Костя, по сложившейся у нас в последние годы традиции, работает замыкающим. Это не столь эффектная роль, как быть лидером, но куда более ответственная, поскольку в девяти случаях из десяти застрявшая при продёргивании верёвка – результат небрежности замыкающего. Костя довёл искусство укладки верёвки до непостижимого совершенства, поэтому на всех потенциально проблематичных спусках он идёт у нас последним. Мишу, как не имеющего опыта в каньонинге, мы поставили между нами. Он должен был спускать на себе самый тяжелый рюкзак, своевременно доставлять мне необходимые верёвки и, вообще, всячески облегчать полную опасностей и риска жизнь лидера.
Спуск по стене проходил ещё практически в сумерках - не при минус четырёх градусах, но в собачий, всё таки, холод, - стена была базальтовая, черная, огромная, скользкая, над головой развевался пиратским флагом водопад, и когда ветер указывал ему в мою сторону, ледяные капли обрушивались на меня, барабанили по каске и заливали лицо. Всё это было немного неприятно, особенно – в сочетании с непонятного возраста замшелыми болтами в непонятной крепости скале, на которых была организована спусковая станция. Стена крошилась под ногами, из неё с готовностью вываливались и мелкие камушки, и блоки покрупнее, и эта её мягкотелость постоянно возвращала меня к мыслям о болтах и о станции.
+ + + + +
● Задачи для решения
1. Перепишите полностью текст о спуске по стене каньона, не меняя в нём ни одного знака.
2. Посчитайте, в скольких строках записей ниже встречается слово «ночью», учитывая регистр букв. В ответе укажите только число.

● Записи для упражнения
+ + + + +
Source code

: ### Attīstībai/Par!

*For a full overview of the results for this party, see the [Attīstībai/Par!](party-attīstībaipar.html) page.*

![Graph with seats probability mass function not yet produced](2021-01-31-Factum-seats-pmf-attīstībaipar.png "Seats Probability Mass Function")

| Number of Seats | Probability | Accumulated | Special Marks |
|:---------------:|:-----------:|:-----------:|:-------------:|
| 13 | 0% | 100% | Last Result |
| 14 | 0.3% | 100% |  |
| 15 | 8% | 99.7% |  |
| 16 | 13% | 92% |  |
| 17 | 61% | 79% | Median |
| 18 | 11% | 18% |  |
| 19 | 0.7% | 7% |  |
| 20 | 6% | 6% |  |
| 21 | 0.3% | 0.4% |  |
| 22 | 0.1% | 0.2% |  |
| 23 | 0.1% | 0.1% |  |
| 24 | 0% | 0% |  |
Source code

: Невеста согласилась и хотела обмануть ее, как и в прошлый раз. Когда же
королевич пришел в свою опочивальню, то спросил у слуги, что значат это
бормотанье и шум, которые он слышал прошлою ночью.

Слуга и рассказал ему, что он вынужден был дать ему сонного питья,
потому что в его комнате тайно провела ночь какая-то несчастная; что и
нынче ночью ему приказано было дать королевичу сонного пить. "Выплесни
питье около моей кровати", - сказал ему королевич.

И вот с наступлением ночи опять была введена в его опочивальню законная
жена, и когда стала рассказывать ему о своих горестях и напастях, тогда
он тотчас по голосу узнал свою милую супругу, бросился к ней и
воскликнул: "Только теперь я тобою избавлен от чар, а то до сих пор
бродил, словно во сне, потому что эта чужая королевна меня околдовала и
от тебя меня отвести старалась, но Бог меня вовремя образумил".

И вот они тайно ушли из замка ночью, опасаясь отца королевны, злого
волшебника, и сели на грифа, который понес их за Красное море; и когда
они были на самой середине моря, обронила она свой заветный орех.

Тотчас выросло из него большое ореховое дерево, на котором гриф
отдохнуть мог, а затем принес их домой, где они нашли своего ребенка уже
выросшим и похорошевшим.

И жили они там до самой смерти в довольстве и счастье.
+ + + + +
● Ответы по задачам
1.
Костя, по сложившейся у нас в последние годы традиции, работает замыкающим. Это не столь эффектная роль, как быть лидером, но куда более ответственная, поскольку в девяти случаях из десяти застрявшая при продёргивании верёвка – результат небрежности замыкающего. Костя довёл искусство укладки верёвки до непостижимого совершенства, поэтому на всех потенциально проблематичных спусках он идёт у нас последним. Мишу, как не имеющего опыта в каньонинге, мы поставили между нами. Он должен был спускать на себе самый тяжелый рюкзак, своевременно доставлять мне необходимые верёвки и, вообще, всячески облегчать полную опасностей и риска жизнь лидера.
Спуск по стене проходил ещё практически в сумерках - не при минус четырёх градусах, но в собачий, всё таки, холод, - стена была базальтовая, черная, огромная, скользкая, над головой развевался пиратским флагом водопад, и когда ветер указывал ему в мою сторону, ледяные капли обрушивались на меня, барабанили по каске и заливали лицо. Всё это было немного неприятно, особенно – в сочетании с непонятного возраста замшелыми болтами в непонятной крепости скале, на которых была организована спусковая станция. Стена крошилась под ногами, из неё с готовностью вываливались и мелкие камушки, и блоки покрупнее, и эта её мягкотелость постоянно возвращала меня к мыслям о болтах и о станции.

2. 3